No doubt the reason this 1992 film is being re-released is because of the surprise success in 2003 of Etre et Avoir, Philibert's portrait of a French rural school. Not that the earlier work needs to ride on the success of the later one; it is a compelling document. The two films together confirm Philibert as a master of documentary.
His subject, here, is communication among deaf people. There is no commentary, little spoken dialogue and only a few subtitles. At the start, we see what is, in effect, the performance of a musical work in sign language: a ballet of gestures. We go inside a classroom where deaf children are being taught with the hearing to communicate, then into another where the teacher, Jean-Claude Poulain, is teaching sign language (in sign language). The deaf children talk about their lives, in their world and in ours.
The guiding principle behind the film, Philibert insists, was to show deaf people not as lacking something that hearing people have, but as the possessors of something the hearing lack - a language of signs that is expressive, beautiful and complete. He compares it to the "language" of cinema, the system of signs and conventions by which meaning is communicated on film.

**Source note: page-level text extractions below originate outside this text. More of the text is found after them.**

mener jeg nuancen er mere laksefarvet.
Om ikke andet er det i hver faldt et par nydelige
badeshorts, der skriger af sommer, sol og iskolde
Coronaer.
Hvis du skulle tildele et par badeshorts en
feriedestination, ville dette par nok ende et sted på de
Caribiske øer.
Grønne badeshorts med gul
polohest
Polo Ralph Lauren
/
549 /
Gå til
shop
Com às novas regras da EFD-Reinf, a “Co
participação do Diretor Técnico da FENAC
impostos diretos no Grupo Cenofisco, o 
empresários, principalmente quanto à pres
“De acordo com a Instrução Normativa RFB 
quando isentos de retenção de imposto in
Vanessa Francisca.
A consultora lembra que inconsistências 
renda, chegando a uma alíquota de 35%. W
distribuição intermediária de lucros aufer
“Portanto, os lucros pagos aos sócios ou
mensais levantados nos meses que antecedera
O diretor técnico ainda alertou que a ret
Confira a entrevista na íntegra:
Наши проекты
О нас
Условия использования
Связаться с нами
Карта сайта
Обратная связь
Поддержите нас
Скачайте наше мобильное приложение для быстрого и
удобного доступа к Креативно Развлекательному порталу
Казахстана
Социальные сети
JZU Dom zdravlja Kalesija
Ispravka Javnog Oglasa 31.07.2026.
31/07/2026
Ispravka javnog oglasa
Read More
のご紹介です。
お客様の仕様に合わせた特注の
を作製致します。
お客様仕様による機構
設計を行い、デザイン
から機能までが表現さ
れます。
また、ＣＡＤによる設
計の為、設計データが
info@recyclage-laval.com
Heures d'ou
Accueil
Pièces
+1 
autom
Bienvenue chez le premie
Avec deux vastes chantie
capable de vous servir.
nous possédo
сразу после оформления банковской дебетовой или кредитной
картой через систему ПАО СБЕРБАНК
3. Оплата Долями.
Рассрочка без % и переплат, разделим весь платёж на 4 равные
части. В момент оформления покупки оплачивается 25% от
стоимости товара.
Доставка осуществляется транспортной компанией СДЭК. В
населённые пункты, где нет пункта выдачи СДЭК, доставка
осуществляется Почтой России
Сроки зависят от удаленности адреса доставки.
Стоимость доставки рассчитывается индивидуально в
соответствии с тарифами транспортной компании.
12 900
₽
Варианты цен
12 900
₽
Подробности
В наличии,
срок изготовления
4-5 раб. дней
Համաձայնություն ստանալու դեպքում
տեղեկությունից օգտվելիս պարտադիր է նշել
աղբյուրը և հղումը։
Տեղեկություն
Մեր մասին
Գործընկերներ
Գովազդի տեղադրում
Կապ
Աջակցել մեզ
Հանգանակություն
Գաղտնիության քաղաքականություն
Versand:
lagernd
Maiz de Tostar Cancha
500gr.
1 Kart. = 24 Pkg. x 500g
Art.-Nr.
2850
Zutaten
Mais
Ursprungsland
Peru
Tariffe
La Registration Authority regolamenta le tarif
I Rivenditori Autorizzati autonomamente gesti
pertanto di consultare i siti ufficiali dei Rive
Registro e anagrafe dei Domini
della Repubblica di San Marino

The deaf are much more visually aware and their faces more expressive. They can communicate across frontiers, although Poulain points out that sign language varies from country to country; it takes him a few days to learn a new system when abroad.
Philibert decided to learn sign language some 10 years before making this film and found that he had to discard many preconceptions. He offers us the same learning experience. At the highest level, his film is an exploration of the nature of language and communication; at the most practical, it is a moving introduction for hearing people to what it means to be deaf.